[Dataset entries]
▼

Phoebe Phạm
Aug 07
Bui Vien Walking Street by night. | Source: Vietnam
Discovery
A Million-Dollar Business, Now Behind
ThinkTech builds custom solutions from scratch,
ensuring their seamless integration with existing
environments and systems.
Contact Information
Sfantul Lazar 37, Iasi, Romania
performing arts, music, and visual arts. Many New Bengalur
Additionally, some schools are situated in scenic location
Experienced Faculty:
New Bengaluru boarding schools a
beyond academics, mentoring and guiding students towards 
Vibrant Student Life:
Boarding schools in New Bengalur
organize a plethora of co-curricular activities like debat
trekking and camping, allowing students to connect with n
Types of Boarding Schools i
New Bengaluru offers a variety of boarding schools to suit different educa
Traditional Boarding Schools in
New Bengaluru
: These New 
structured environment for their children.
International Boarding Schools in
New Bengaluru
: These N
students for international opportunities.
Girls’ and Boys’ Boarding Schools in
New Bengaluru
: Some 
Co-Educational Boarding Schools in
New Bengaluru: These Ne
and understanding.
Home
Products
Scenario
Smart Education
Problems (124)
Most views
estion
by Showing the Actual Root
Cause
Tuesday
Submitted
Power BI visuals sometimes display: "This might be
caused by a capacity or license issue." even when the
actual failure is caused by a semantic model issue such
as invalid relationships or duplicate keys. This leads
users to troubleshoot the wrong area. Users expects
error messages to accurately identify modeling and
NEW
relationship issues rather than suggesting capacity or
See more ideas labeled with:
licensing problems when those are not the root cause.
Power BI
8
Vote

▲

#### TASK OBJECTIVE:
Can you render the lines of the items above as a JSON list of strings, with one string per line and blank lines left out?

#### WRITTEN REPLY:
[
  "Phoebe Phạm",
  "Aug 07",
  "Bui Vien Walking Street by night. | Source: Vietnam",
  "Discovery",
  "A Million-Dollar Business, Now Behind",
  "ThinkTech builds custom solutions from scratch,",
  "ensuring their seamless integration with existing",
  "environments and systems.",
  "Contact Information",
  "Sfantul Lazar 37, Iasi, Romania",
  "performing arts, music, and visual arts. Many New Bengalur",
  "Additionally, some schools are situated in scenic location",
  "Experienced Faculty:",
  "New Bengaluru boarding schools a",
  "beyond academics, mentoring and guiding students towards ",
  "Vibrant Student Life:",
  "Boarding schools in New Bengalur",
  "organize a plethora of co-curricular activities like debat",
  "trekking and camping, allowing students to connect with n",
  "Types of Boarding Schools i",
  "New Bengaluru offers a variety of boarding schools to suit different educa",
  "Traditional Boarding Schools in",
  "New Bengaluru",
  ": These New ",
  "structured environment for their children.",
  "International Boarding Schools in",
  "New Bengaluru",
  ": These N",
  "students for international opportunities.",
  "Girls’ and Boys’ Boarding Schools in",
  "New Bengaluru",
  ": Some ",
  "Co-Educational Boarding Schools in",
  "New Bengaluru: These Ne",
  "and understanding.",
  "Home",
  "Products",
  "Scenario",
  "Smart Education",
  "Problems (124)",
  "Most views",
  "estion",
  "by Showing the Actual Root",
  "Cause",
  "Tuesday",
  "Submitted",
  "Power BI visuals sometimes display: \"This might be",
  "caused by a capacity or license issue.\" even when the",
  "actual failure is caused by a semantic model issue such",
  "as invalid relationships or duplicate keys. This leads",
  "users to troubleshoot the wrong area. Users expects",
  "error messages to accurately identify modeling and",
  "NEW",
  "relationship issues rather than suggesting capacity or",
  "See more ideas labeled with:",
  "licensing problems when those are not the root cause.",
  "Power BI",
  "8",
  "Vote"
]